There is a technical presentation issue we'll discuss below, but I wanted to like this one and no matter how long I waited for it to improve, it never did. A Behind the Scenes featurette is the only extra.




Carl Bessai's Sisters & Brothers (2011) is an even larger disappointment, trying to be funny about relationships, but the script is so mundane and dull that you never believe anything you see and adding faux comic strip panels that simply interrupt anything that might start working does not help. The mostly unknown cast though is suddenly overshadowed by Glee actor Cory Monteith, listed as the third in the main cast and who recently passed on after an ugly, nightmarish bout with addition issues. He does not seem well here and even looks a bit pale, but his lack of energy is less notable since this is some kind of flat mumblecore (read dysfunctional is fun and normal) flick that does not know what to do with itself. A mentally ill brother is also in the narrative, but is not integrated well enough into the plot and this dragged on uncomfortably for 86 longer-than-it-should-have-felt minutes. Now a curio, expect an odd, strange and waste of time.


There are no extras.




Finally we have Paul Andrew Williams' Unfinished Song (2012) featuring Terrence Stamp and Vanessa Redgrave leading (playing a married couple) a cast of elderly people in a home for them run by a young woman (the always charming Gemma Arterton) who tries to inspire everyone with song. Unfortunately, some of them are getting sick of the stuck old routine and oppressed emotions and regrets make up some of the story. Stamp and Redgrave have some good scenes, there are some amusing moments, but the use of music becomes silly, overused and nearly makes fun of the elderly here instead of cherishing them.


Worst of all is how we have seen everything here before the screenplay offers, so only the actors make this watchable and at 94 minutes, it runs a little longer than it should and is trying to be some feel-good film on some level. None of this works much, but some viewers might find somethings to like here. Unfortunately, I was not impressed and even disappointed since I liked the actors.


Extras include Deleted Scenes (none of which would have helped) and Outtakes.

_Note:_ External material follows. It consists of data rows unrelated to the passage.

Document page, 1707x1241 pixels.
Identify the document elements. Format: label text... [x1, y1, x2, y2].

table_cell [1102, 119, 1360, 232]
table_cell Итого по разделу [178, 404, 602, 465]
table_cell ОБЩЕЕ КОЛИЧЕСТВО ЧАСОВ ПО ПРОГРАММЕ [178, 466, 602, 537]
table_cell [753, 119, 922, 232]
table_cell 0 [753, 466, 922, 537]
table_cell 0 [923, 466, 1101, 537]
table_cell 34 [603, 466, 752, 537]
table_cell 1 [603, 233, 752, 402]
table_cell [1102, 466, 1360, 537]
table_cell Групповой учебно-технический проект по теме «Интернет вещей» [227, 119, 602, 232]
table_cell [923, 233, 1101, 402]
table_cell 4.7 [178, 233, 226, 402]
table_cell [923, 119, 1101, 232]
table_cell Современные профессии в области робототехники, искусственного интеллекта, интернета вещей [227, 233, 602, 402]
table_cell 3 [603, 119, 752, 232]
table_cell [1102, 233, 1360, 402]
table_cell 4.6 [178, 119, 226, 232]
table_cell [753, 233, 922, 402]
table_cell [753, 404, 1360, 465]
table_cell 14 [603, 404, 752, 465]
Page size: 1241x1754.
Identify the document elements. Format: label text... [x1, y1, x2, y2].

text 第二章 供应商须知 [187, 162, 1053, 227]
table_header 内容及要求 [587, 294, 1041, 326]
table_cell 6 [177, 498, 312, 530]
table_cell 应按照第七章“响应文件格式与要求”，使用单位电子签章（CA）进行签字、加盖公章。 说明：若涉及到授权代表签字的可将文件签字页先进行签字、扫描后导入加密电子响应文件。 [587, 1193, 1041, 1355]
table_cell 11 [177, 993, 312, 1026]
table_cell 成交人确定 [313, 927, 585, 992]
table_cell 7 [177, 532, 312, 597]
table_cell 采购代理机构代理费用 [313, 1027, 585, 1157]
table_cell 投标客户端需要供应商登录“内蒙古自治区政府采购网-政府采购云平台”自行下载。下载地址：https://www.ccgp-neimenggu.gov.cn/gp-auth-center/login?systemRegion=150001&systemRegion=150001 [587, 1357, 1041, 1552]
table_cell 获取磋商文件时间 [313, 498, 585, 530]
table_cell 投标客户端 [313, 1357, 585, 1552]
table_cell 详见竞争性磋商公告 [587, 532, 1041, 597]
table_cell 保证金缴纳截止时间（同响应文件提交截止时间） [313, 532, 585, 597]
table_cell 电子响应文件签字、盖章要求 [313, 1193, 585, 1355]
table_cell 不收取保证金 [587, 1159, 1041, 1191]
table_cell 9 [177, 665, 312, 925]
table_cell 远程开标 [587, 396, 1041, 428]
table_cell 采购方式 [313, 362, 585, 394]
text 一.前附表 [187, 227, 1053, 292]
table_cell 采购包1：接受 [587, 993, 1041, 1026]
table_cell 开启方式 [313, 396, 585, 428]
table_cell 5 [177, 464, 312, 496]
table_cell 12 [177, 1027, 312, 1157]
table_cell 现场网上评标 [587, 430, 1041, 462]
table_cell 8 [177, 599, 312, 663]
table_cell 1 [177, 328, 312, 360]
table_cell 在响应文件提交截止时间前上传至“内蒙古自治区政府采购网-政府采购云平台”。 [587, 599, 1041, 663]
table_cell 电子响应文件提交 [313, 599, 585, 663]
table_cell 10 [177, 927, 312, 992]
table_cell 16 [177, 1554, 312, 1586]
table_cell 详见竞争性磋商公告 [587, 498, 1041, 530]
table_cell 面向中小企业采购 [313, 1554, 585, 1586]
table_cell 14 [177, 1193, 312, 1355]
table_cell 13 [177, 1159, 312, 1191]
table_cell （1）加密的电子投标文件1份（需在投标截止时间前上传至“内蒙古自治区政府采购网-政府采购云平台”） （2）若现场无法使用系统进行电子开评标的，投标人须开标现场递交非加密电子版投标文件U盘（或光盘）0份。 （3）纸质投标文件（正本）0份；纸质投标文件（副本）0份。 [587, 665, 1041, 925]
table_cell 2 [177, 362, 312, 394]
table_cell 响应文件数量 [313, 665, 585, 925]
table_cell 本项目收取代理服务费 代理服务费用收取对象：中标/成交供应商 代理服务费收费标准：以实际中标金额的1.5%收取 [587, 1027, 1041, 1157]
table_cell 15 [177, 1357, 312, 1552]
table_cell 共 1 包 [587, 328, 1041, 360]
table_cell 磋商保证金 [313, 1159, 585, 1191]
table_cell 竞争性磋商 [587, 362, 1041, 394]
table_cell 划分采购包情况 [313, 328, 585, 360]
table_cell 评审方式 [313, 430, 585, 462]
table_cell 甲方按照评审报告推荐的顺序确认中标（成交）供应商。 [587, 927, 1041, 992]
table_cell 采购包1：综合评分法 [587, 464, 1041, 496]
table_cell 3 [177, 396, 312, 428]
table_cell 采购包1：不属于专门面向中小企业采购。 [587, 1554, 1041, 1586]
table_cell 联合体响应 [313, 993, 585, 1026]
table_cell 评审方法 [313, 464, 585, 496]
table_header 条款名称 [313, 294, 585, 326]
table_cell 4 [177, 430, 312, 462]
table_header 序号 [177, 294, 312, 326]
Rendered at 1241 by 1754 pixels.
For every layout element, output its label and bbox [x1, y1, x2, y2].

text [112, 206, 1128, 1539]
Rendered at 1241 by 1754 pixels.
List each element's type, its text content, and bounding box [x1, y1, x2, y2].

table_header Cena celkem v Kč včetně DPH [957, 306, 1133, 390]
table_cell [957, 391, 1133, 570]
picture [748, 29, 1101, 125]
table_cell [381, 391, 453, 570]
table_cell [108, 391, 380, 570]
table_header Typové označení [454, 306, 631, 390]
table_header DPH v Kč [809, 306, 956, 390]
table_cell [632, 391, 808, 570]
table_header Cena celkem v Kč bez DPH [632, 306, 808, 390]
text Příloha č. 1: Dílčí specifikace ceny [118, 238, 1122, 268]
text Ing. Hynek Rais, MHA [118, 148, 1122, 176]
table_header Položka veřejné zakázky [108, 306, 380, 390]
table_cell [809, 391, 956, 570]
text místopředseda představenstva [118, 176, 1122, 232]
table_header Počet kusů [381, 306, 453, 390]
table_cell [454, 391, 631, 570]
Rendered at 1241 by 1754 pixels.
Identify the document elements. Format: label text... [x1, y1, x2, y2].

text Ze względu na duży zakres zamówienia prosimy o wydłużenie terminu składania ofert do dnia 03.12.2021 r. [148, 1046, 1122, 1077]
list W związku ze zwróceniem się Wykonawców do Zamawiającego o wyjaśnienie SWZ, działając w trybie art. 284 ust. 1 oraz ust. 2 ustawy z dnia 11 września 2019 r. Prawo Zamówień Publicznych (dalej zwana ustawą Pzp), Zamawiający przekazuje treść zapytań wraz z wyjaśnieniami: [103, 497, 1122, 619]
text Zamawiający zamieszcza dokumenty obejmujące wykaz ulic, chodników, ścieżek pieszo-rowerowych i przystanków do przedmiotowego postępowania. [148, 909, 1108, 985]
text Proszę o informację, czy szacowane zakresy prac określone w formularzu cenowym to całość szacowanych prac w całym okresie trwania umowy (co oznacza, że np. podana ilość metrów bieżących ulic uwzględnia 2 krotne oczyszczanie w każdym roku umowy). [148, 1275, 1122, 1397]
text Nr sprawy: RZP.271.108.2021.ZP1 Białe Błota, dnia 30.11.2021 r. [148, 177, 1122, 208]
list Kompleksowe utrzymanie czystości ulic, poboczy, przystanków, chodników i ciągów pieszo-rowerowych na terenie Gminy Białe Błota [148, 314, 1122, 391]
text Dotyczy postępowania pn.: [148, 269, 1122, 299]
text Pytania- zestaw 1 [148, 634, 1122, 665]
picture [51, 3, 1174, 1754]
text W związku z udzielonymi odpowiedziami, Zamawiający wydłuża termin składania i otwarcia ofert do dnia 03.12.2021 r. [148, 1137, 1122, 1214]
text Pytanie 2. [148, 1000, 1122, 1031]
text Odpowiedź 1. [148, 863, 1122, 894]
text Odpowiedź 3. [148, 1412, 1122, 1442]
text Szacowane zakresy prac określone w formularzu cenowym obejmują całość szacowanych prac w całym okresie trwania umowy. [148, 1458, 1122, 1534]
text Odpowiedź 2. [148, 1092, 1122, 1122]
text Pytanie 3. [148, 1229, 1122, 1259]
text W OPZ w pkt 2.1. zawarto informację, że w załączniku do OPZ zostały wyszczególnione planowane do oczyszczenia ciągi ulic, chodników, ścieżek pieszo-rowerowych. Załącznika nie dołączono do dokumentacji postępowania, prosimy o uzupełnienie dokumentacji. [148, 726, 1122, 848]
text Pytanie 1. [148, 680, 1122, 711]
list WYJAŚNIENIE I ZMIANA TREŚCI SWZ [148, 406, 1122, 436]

The 1080p 1.78 X 1 digital High Definition image transfer on Sisters is the best picture performer here, but the comic book pieces are obnoxious and even have degraded moments too often that further hold the playback back. The anamorphically enhanced 1.78 X 1 image on Portlandia and anamorphically enhanced 2.35 X 1 on Song tie for second place showing some softness throughout and maybe they would look better on Blu-ray, but the presentations are not great by any means, though fine for the format.


Then some Shanghai, which is here in an anamorphically enhanced 1.78 X 1 presentation, but was (as we can see on the featurette, but the compositions do look odd) originally meant to be seen in scope so it should be here in an anamorphically enhanced 2.35 X 1 presentation. What has happened here is that someone took the 2.35 X 1 frame and cut thew sides off (!!!) resulting in a soft presentation looking even softer than it should. This is one of the most bizarre things I have seen of late and this means we loose parts of the acto9rs and sometimes fine Shanghai locales. Why do this? Who knows,m but it is a terrible mistake and makes for the worst disc here.


The Dolby TrueHD 5.1 mix on Sisters is the best presentation here sonically, but everything on the list is dialogue and joke driven, so that does not say much. Sometimes, the recording quality of the actors is not even consistent. That leaves lossy Dolby Digital 5.1 on Shanghai and Song having weak soundfields and quiet moments, while Portlandia has only lossy Dolby Digital 2.0 Stereo with fairly good Pro Logic surrounds that can compete with both. They are professionally recorded and fine for what they are, but lossless presentations would likely bring out more of the audio.